The API will be implemented as a standalone micro-service, and will provide a RESTful API. The following technologies will be used for this project:

  • Java 8
  • Spring/Spring Boot
  • A Java Restful web services framework (your choice). Some options are Spring MVC, RESTEasy, Jersey
  • A SQL Server relational database (you can use SQL Server Express)
  • Angular JS/Bootstrap for the UI

A very useful framework you may want to check out is called JHipster. JHipster provides all of the boilerplate code to glue all of the above technologies together. https://jhipster.github.io/

Students will be required to sign over IP to Sponsor when team is formed.

SAS – Google Drive and Dropbox integration with SAS Drive

The goal of this project is to provide a bridge between a new SAS product and commonly available cloud storage platforms. SAS Drive uses an interface called a Drive Provider which allows access to files, folders and actions that can be performed on those objects. The primary goal is to implement a Drive Provider which accesses Google Drive content so that it can be incorporated into SAS Drive. If time allows, a Drive Provider for Dropbox should also be created.

A key part of this project is the development of a Drive Provider test harness which will exercise the access to files and folders, exercise the actions which can be performed on certain types of files and folders, and provide repeatable performance data. This test harness should work with any Drive Provider, including the ones written internally by SAS.

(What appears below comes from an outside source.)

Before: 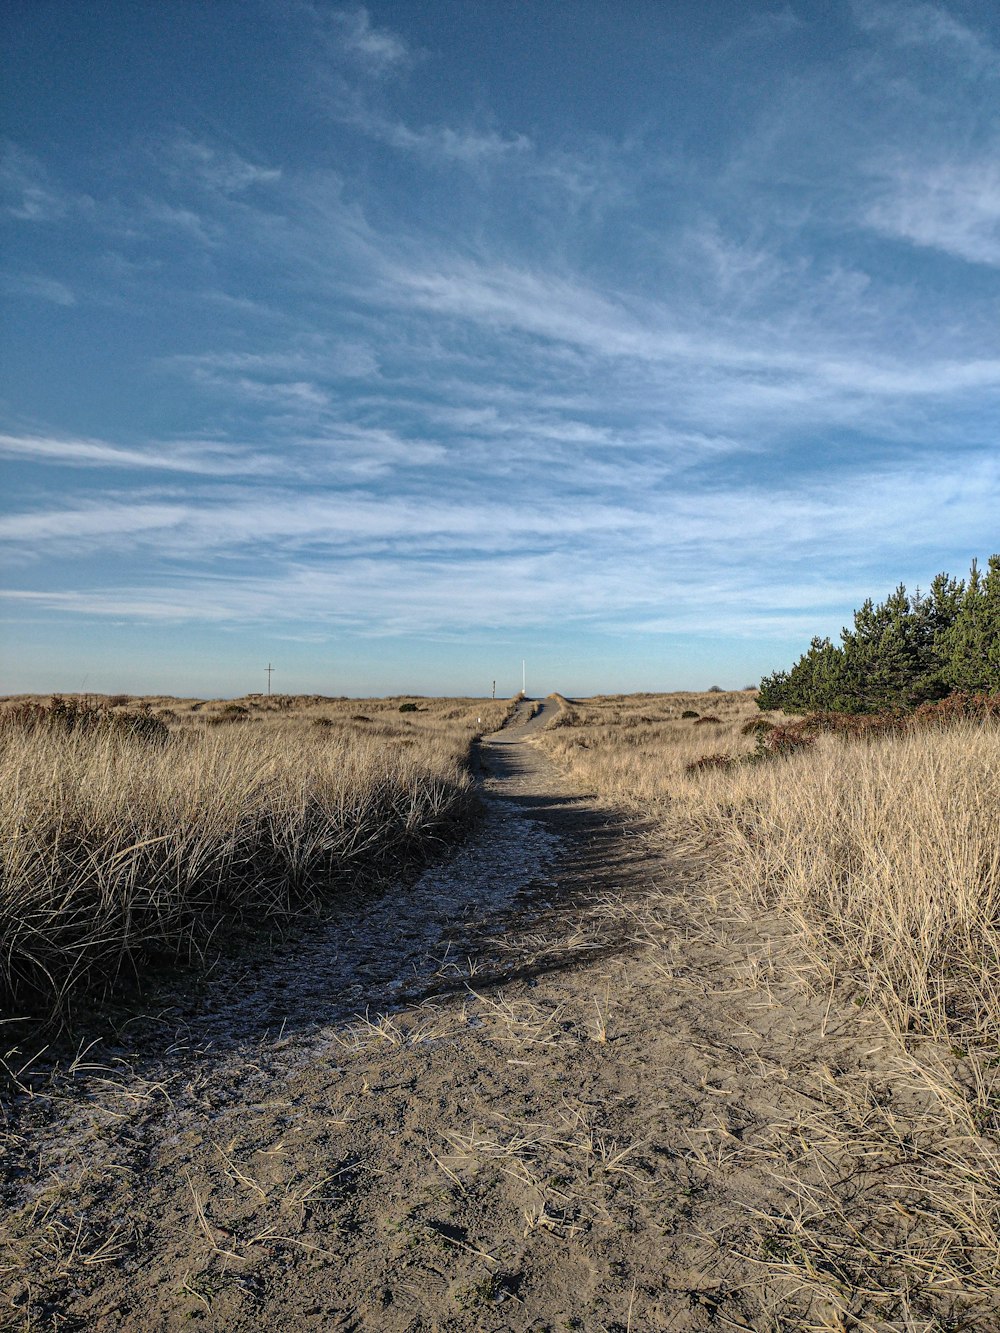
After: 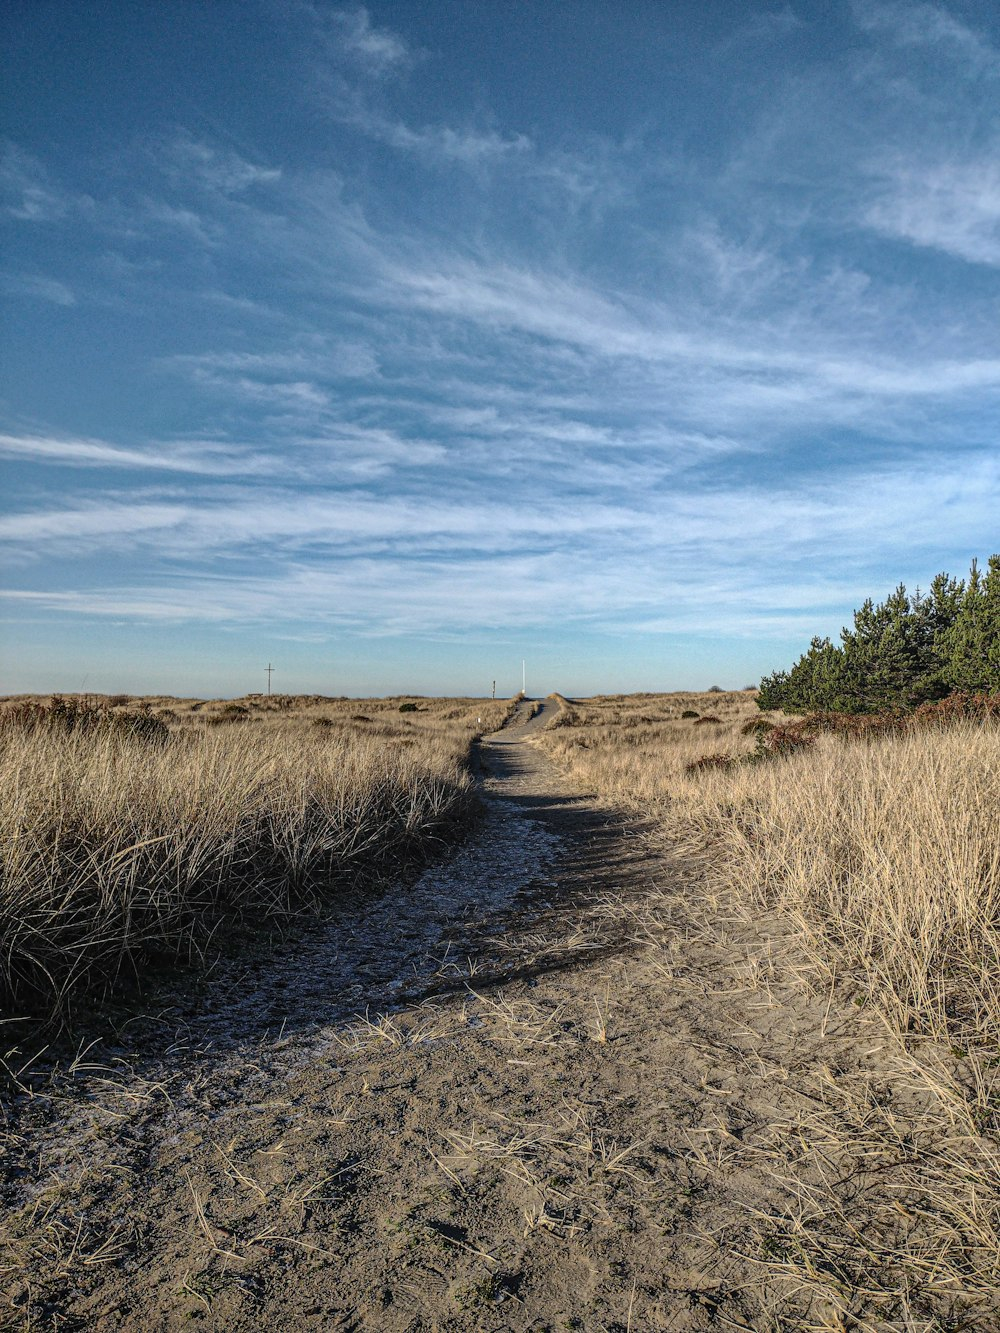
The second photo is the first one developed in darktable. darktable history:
contrast brightness saturation: contrast 0.084, saturation 0.019
local contrast: detail 109%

In addition to the test harness, unit tests for the Drive Provider should cover more than 80% of the code and 66% of code paths.

The development of the Drive Provider(s) and test harness will require the understanding significant use of asynchronous programming using Javascript Promises. This will be an invaluable lesson for students who plan to develop real world applications for enterprise usage.

All code will be written in Javascript and should run in a node.js environment. There is no user interface code necessary for this project, but the team may want implement a simple user interface to demonstrate the Drive Provider(s) in a more visible way.

The NCSU team will be provided with all of the interfaces and documentation necessary to properly implement a Drive Provider.